I’ve amassed a decent collection of craft books and, while I’m not a professional reviewer or anything, I think I’ve got a decent grasp of what a crafter wants. As a public service to others of my ilk, I’ll be posting reviews of my craft book collection. (Let’s be honest, this is really just an excuse to buy more books. “Look, DH, I need this book to review on my blog! People have been asking for it!”) As this is my first review, I think I’ll choose my first knitting book that wasn’t Stitch & Bitch. I, of course, have chosen a book that already has quite a few reviews on Amazon. Go figure.

The Big Book of Knitting Stitch Patterns

At a Glance

The Good: Colorful, clear photos. A good sampling of knit/purl, lace, cables, and slip stitch patterns. Contains some very unique patterns. Uses both charts and written instructions.

The Bad: Charts and written instructions don’t always match. Charts can be hard to follow. No glossary of chart symbols. Index could be more useful.

The Review

I bought this book because it was the only stitch library at the bookstore and I really wanted to have one. I didn’t like it much right after I bought it, but it’s really grown on me. The pictures are bright and colorful. Each pattern is knit in a random color yarn (if there’s a theme to the colors, I haven’t figured it out yet.) Most of the photos are clear and it’s easy to see the stitch definition; there are, of course, a few photos that are a little hard to see but not many. It’s very fun to flip through, thinking of projects to make or laughing at some of the more outrageous patterns. Honestly, I keep it in my bathroom much of the time to look through and inspire me.

The Big Book has a wide variety of stitch patterns; it includes a little bit of everything. This can be a good thing and a bad thing. The good is that if you can only choose one book to buy, you don’t have to choose which pattern type you want (i.e. cables, lace) like the Harmony or Vogue guides. You get some of everything and the patterns range from easy to challenging. It also has some really interesting patterns (they categorize them as “creative stitches”) that I haven’t seen anywhere else. Unfortunately, because the book samples a variety of stitches, it can be hard or impossible to find something if you’re looking for a particular cable or lace pattern. The patterns are all named and there is an index in the front; the index is not a pure alphabetical index, though. It is divided into the same sections as the book. This isn’t a problem if you know the pattern you’re looking for is a pure cable, but who can remember whether that lace stitch is listed under lace or creative stitches? Not much of a complaint, but something worth mentioning.
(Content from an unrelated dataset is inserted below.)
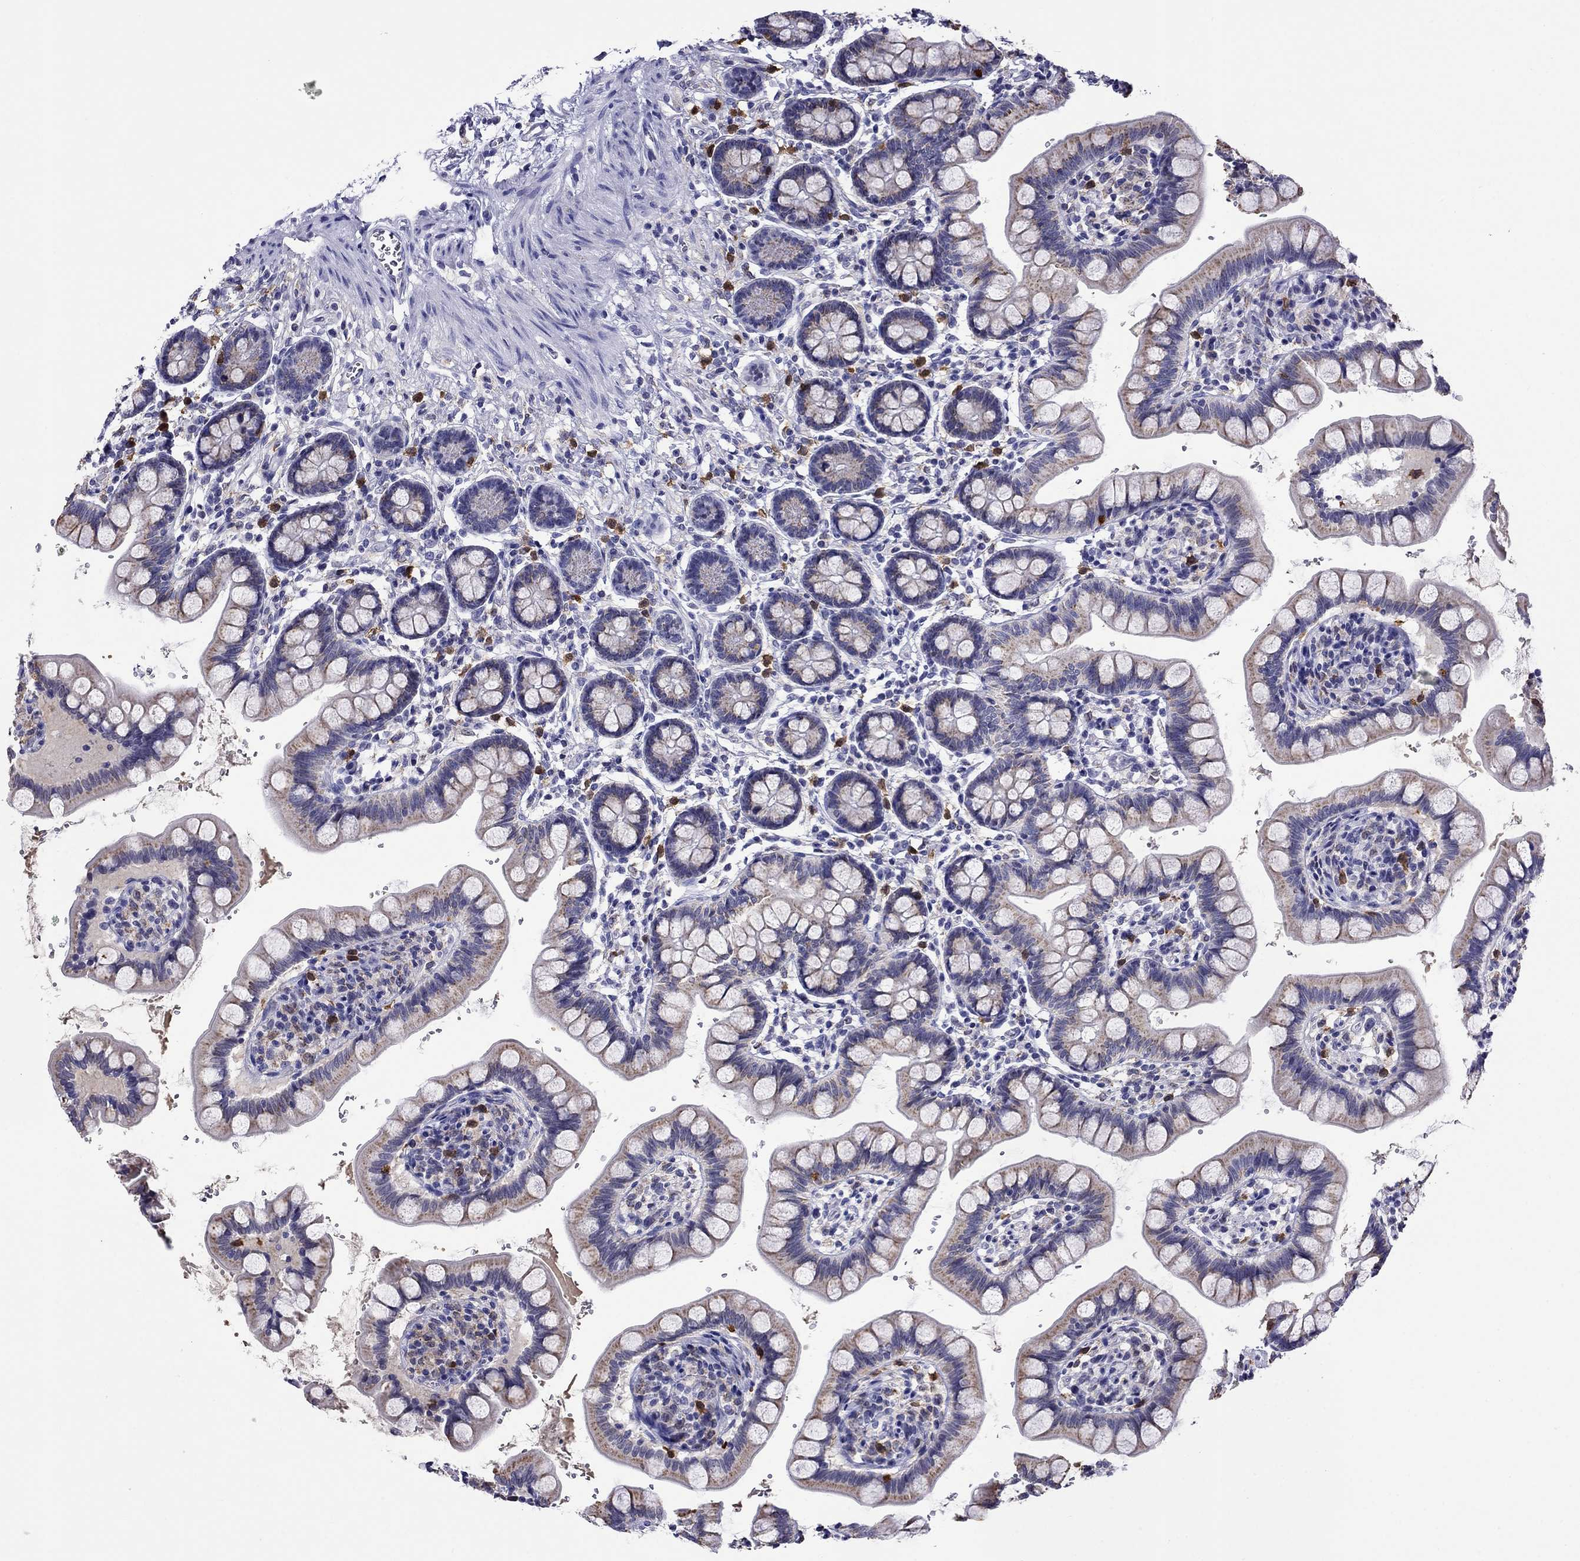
{"staining": {"intensity": "weak", "quantity": "25%-75%", "location": "cytoplasmic/membranous"}, "tissue": "small intestine", "cell_type": "Glandular cells", "image_type": "normal", "snomed": [{"axis": "morphology", "description": "Normal tissue, NOS"}, {"axis": "topography", "description": "Small intestine"}], "caption": "Glandular cells reveal low levels of weak cytoplasmic/membranous expression in about 25%-75% of cells in unremarkable small intestine. (brown staining indicates protein expression, while blue staining denotes nuclei).", "gene": "SCG2", "patient": {"sex": "female", "age": 56}}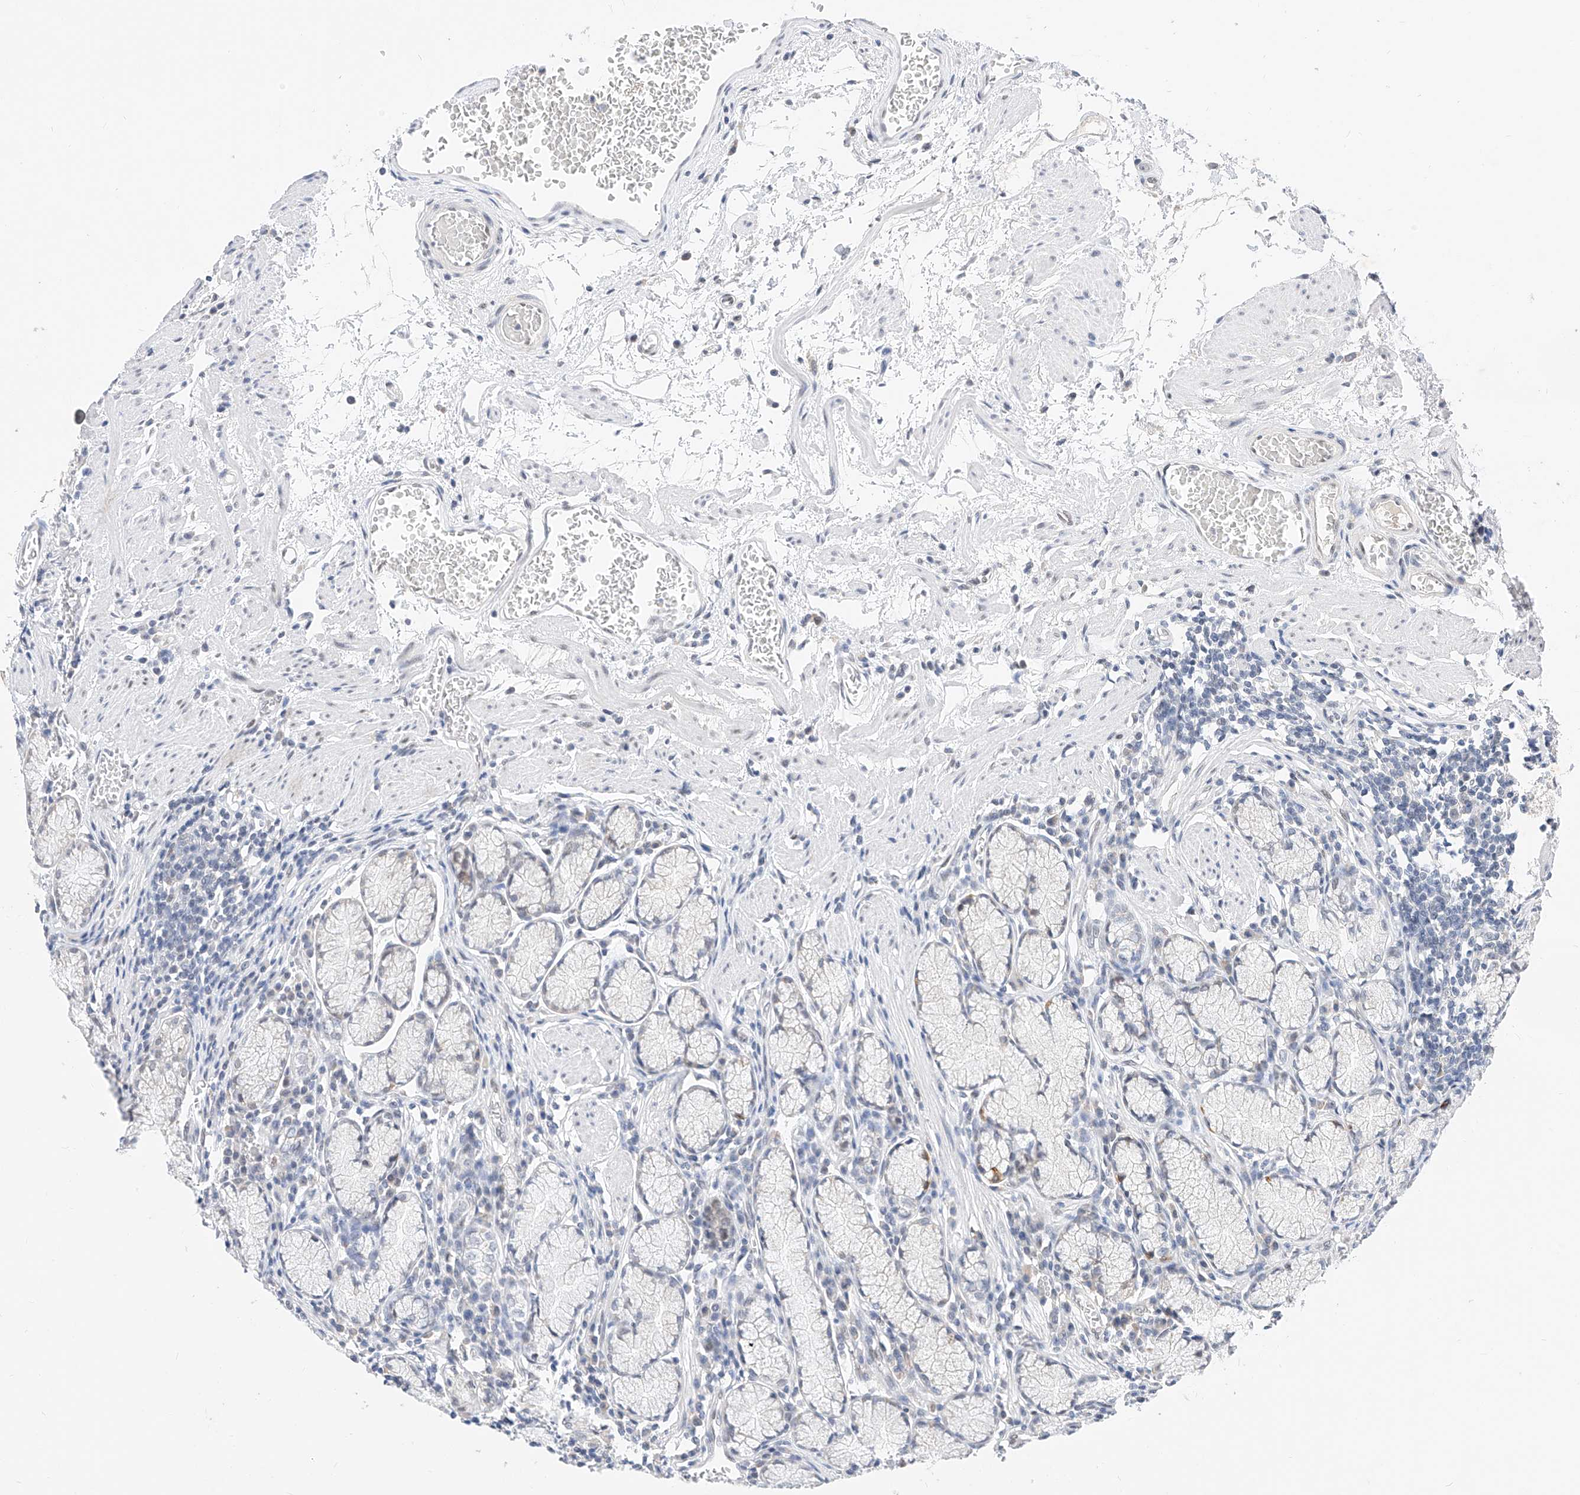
{"staining": {"intensity": "strong", "quantity": "<25%", "location": "cytoplasmic/membranous"}, "tissue": "stomach", "cell_type": "Glandular cells", "image_type": "normal", "snomed": [{"axis": "morphology", "description": "Normal tissue, NOS"}, {"axis": "topography", "description": "Stomach"}], "caption": "Stomach stained for a protein demonstrates strong cytoplasmic/membranous positivity in glandular cells. (IHC, brightfield microscopy, high magnification).", "gene": "KCNJ1", "patient": {"sex": "male", "age": 55}}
I am a very visual knitter. I would rather work from a chart than from written instructions. Luckily, the Big Book has both. The charts can be crowded and hard to read on some patterns. The Book uses a horizontal line for purl stitches and a vertical line for knit stitches. For a pattern like Parallelograms, the chart looks like a magic eye. It’s very hard to decipher and would be easier if knit or purl stitches were a blank or shaded square instead. While there is a key for each chart, the key only shows the name of the stitch and not how to perform it. The written instructions have the steps for the special stitch though. Sometimes the written instructions and chart won’t match. I’ve heard that this book is actually a translation from an Italian book, so maybe some things slipped through the cracks. In cases where they don’t match, I usually go with the written instructions or I wing it. It can be highly annoying.

Conclusion

I’m not really sure what to say about this book, honestly. I think this is a good book if you’re looking to try out a bunch of stitches, looking for inspiration, or a gift (there’s bound to be something that pleases!) But it does have some problems that can be really frustrating. It’s also a good book if you’re like me and must be able to look through every pattern ever invented. I’ve seen better compilations, like the old Harmony Guides, but at least this one is still in print!